Consigna de trabajo → Transcriba sin cambios el pasaje del texto sobre la lectura que va desde "Ahora cuando terminaron" hasta "de la ficción.".

Texto del documento →

************

Ahora cuando terminaron las vacaciones y muchos creen que mientras se trabaja ya no hay tiempo para leer, los periodistas deberían seguir hablando de libros con el mismo empeño que pusieron apenas comenzaban las vacaciones. Leer no es una actividad circunstancial, apenas válida para "desocupados", directamente ligada con la inactividad, leer debería ser, simplemente, una extensión de la vida cotidiana, una forma de estar repensando la realidad por culpa de eso que nos contamos a diario a través de la ficción.


¡Ay! si este país leyera sin parar seguramente no quedaría tiempo para estar matando a tanta gente, no quedaría tiempo para robar, tendríamos en la cabeza otras cosas para no estar hablando de las pendejadas que casi siempre se imponen como agendas excepcionales cuando en realidad tantas cosas de las que dicen en los medios, en las reuniones de oficina, en los escenarios políticos son irrelevantes.

************

Datos →

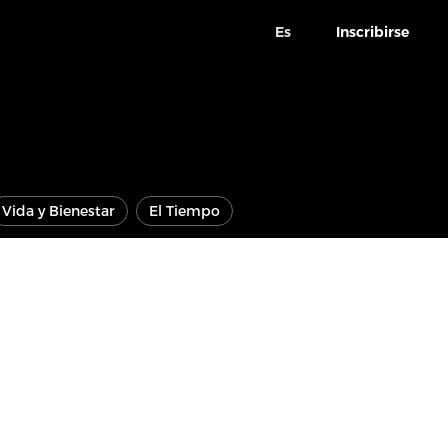
Es
Inscribirse
Vida y Bienestar
El Tiempo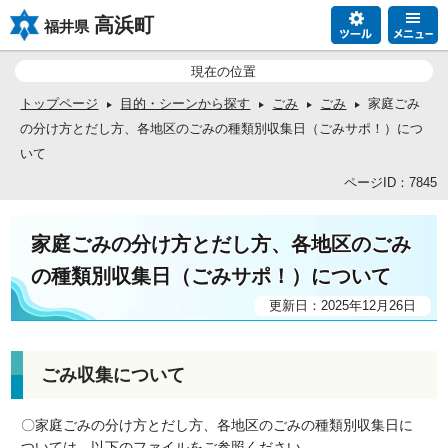
高浜町
福井県
現在の位置
トップページ
目的・シーンから探す
ごみ
ごみ
家庭ごみ
の分け方とだし方、各地区のごみの種類別収集日（ごみサポ！）につ
いて
ページID：7845
家庭ごみの分け方とだし方、各地区のごみ
の種類別収集日（ごみサポ！）について
更新日：2025年12月26日
ごみ収集について
〇家庭ごみの分け方とだし方、各地区のごみの種類別収集日に
ついては、以下のファイルをご参照ください。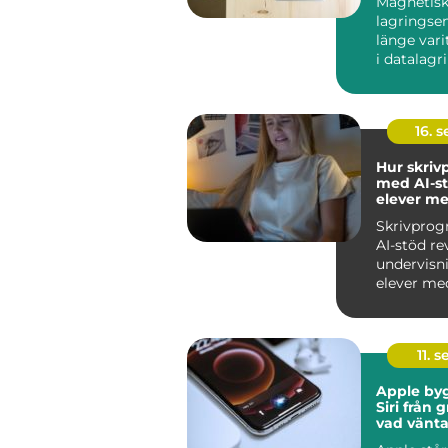
Magnetis
lagringse
länge var
i datalagri
hårddiskar.
16. 
Hur skri
med AI-st
elever me
skrivsvår
Skrivpro
AI-stöd re
undervisn
elever med
skrivs...
11. s
Apple by
Siri från 
vad vänta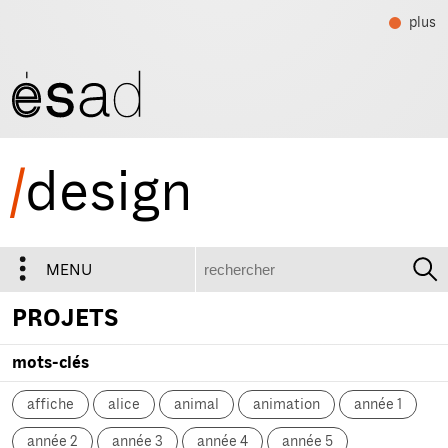
plus
/
design
recherche
MENU
PROJETS
mots-clés
affiche
alice
animal
animation
année 1
année 2
année 3
année 4
année 5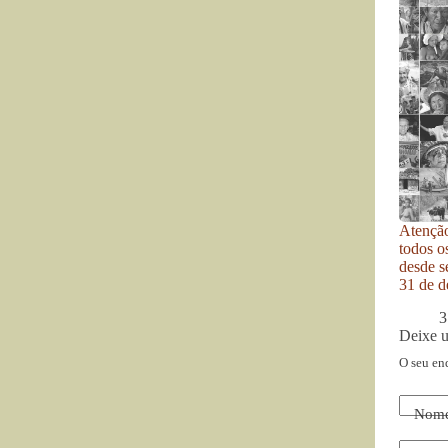
Atenção
todos o
desde se
31 de d
3
Deixe 
O seu en
Nom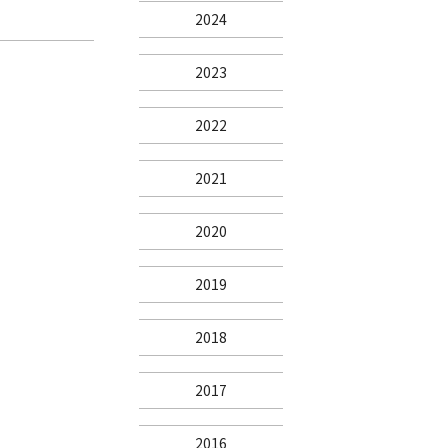
2024
2023
2022
2021
2020
2019
2018
2017
2016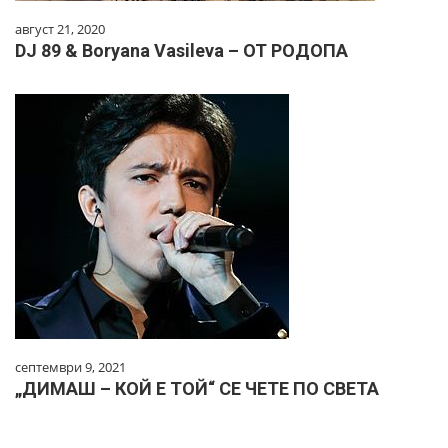
август 21, 2020
DJ 89 & Boryana Vasileva – ОТ РОДОПА
септември 9, 2021
„ДИМАШ – КОЙ Е ТОЙ“ СЕ ЧЕТЕ ПО СВЕТА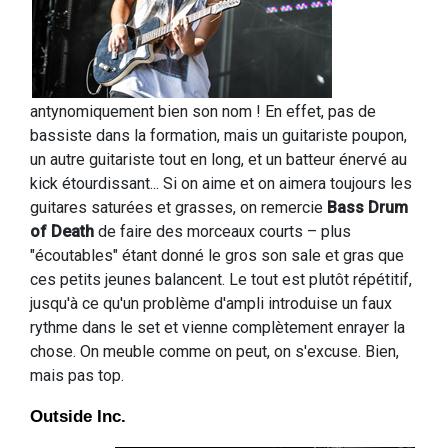
antynomiquement bien son nom ! En effet, pas de
bassiste dans la formation, mais un guitariste poupon,
un autre guitariste tout en long, et un batteur énervé au
kick étourdissant... Si on aime et on aimera toujours les
guitares saturées et grasses, on remercie
Bass Drum
of Death
de faire des morceaux courts – plus
"écoutables" étant donné le gros son sale et gras que
ces petits jeunes balancent. Le tout est plutôt répétitif,
jusqu'à ce qu'un problème d'ampli introduise un faux
rythme dans le set et vienne complètement enrayer la
chose. On meuble comme on peut, on s'excuse. Bien,
mais pas top.
Outside Inc.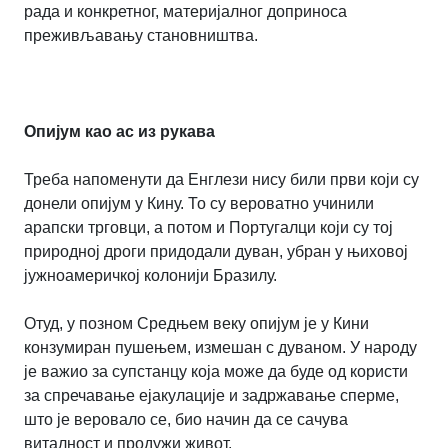
рада и конкретног, материјалног доприноса
преживљавању становништва.
Опијум као ас из рукава
Треба напоменути да Енглези нису били први који су
донели опијум у Кину. То су вероватно учинили
арапски трговци, а потом и Португалци који су тој
природној дроги придодали дуван, убран у њиховој
јужноамеричкој колонији Бразилу.
Отуд, у позном Средњем веку опијум је у Кини
конзумиран пушењем, измешан с дуваном. У народу
је важио за супстанцу која може да буде од користи
за спречавање ејакулације и задржавање сперме,
што је веровало се, био начин да се сачува
виталност и продужи живот.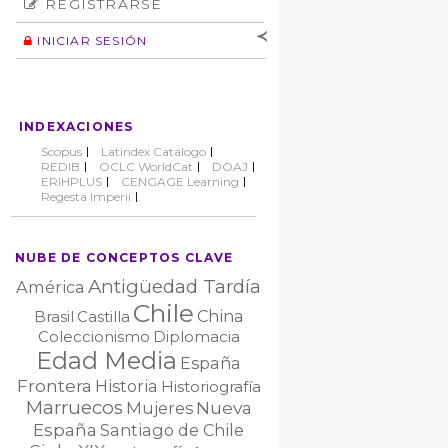
REGISTRARSE
Número
Normas éticas
Autor
INICIAR SESIÓN
Nombre de
usuario
Contraseña
INDEXACIONES
No cerrar sesión
Scopus
Latindex Catálogo
REDIB
OCLC WorldCat
DOAJ
ERIHPLUS
CENGAGE Learning
Regesta Imperii
NUBE DE CONCEPTOS CLAVE
Antigüedad Tardía
América
Chile
China
Brasil
Castilla
Coleccionismo
Diplomacia
Edad Media
España
Frontera
Historia
Historiografía
Marruecos
Nueva
Mujeres
España
Santiago de Chile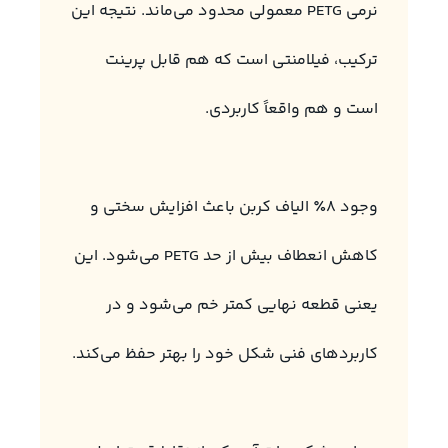
نرمی PETG معمولی محدود می‌ماند. نتیجه این
ترکیب، فیلامنتی است که هم قابل پرینت
است و هم واقعاً کاربردی.
وجود 8٪ الیاف کربن باعث افزایش سختی و
کاهش انعطاف بیش از حد PETG می‌شود. این
یعنی قطعه نهایی کمتر خم می‌شود و در
کاربردهای فنی شکل خود را بهتر حفظ می‌کند.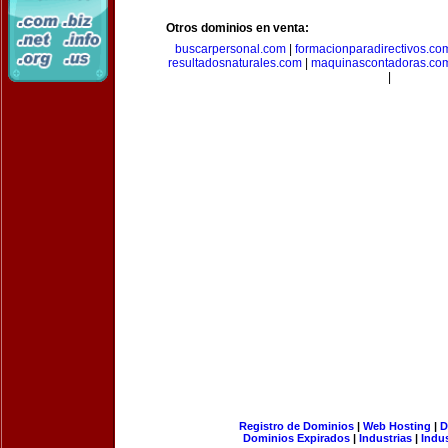
Otros dominios en venta:
buscarpersonal.com
|
formacionparadirectivos.co
resultadosnaturales.com
|
maquinascontadoras.co
|
Registro de Dominios
|
Web Hosting
|
D
Dominios Expirados
|
Industrias
|
Indu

************

Solución propuesta →
Ahora cuando terminaron las vacaciones y muchos creen que mientras se trabaja ya no hay tiempo para leer, los periodistas deberían seguir hablando de libros con el mismo empeño que pusieron apenas comenzaban las vacaciones. Leer no es una actividad circunstancial, apenas válida para "desocupados", directamente ligada con la inactividad, leer debería ser, simplemente, una extensión de la vida cotidiana, una forma de estar repensando la realidad por culpa de eso que nos contamos a diario a través de la ficción.